In collaboration with NMMI (fMRI and PET), we study the brains networks involved in different movement disorders (also part of the NEMO/ZonMW-TOP project).

Pathophysiology of Parkinson’s disease (PD) and personalised medicine, with a main focus on the gut-brain axis, the role of inflammation and the development of PD-related dementia and visual hallucinations. For this reason, the DUPARC cohort was started, which is a dopa-naïve de novo PD cohort with >150 participants, who are deeply phenotyped with MRI, dopaminergic- (F-DOPA PET) and cholinergic imaging (FEOBV-PET), gut microbiome analysis (16S and metagenomics), optical coherence tomography and neuropsychological examination, in combination with genotyping (GSA-MD and single cell RNA sequencing).

Lifelines-DEEP participants serve as valuable controls in this study design. Another line of research is related to the treatment of visual hallucinations by means of rTMS, using advanced techniques to image brain network connectivity, as a basis for rTMS treatment.

For treatment studies, we focus on the improvement of deep brain nucleus stimulation (DBS) for dystonia using electrophysiological measurements pre-, per and post-operatively. In the near future, a NBIA treatment trial will start in close collaboration with BSCS.

Innovative treatments, with a main focus on advanced treatments in PD, disease modification and the role of pharmacogenetics. Our TULIP cohort consists of 160 GBA1 patients, part of a national GBA1 cohort of over 500 patients, in which the clinical course of the different mutations is established. The TULIP cohort is also the basis for new therapeutics, focussing on lysosomal hypo/dysfunction, in order to modify the course of PD.
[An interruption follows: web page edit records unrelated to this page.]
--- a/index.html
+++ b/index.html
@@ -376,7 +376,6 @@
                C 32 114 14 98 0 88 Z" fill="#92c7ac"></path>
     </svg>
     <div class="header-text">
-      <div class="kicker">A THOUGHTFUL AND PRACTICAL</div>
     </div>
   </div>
At this moment, the use of medication in PD is based on trial and error, which has to become more personalised, using a medication passport for PD patients. This passport is now being created and tested, including all genetic variants of receptors and enzymes, involved in the dopaminergic and cholinergic treatment of PD patients.
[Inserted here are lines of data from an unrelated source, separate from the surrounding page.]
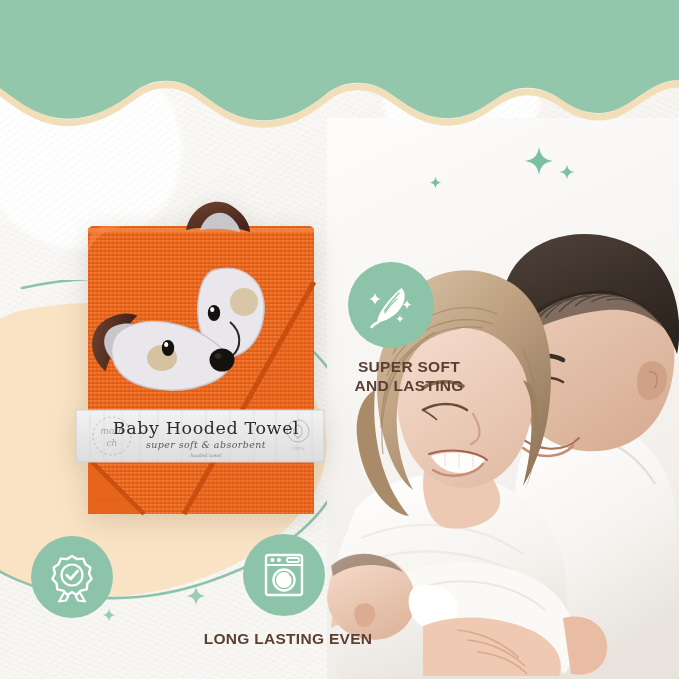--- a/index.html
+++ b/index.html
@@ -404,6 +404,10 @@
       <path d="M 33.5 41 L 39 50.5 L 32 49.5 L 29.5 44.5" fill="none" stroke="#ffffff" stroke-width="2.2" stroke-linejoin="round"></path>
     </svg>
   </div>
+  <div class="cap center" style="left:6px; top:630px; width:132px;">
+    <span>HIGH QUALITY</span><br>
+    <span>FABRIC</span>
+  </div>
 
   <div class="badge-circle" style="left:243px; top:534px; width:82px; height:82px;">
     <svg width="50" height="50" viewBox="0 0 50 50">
Value-based healthcare in PD, with a focus on analysing the outcomes of a new organisational model on regional PD-care. Since 2017, PD care in Groningen is organised in ‘Punt voor Parkinson’ (PVP), which is a regional PD expertise center. ​This center offers all advanced therapies, and coordinates professional education and clinical research for the northern regions of the Netherlands. The concept of PVP is now extended to other regions as well. Analysis of the costs and benefits of this model, focussing on value instead of volume is now ongoing, and will serve to definitely establish this new way of organising PD care.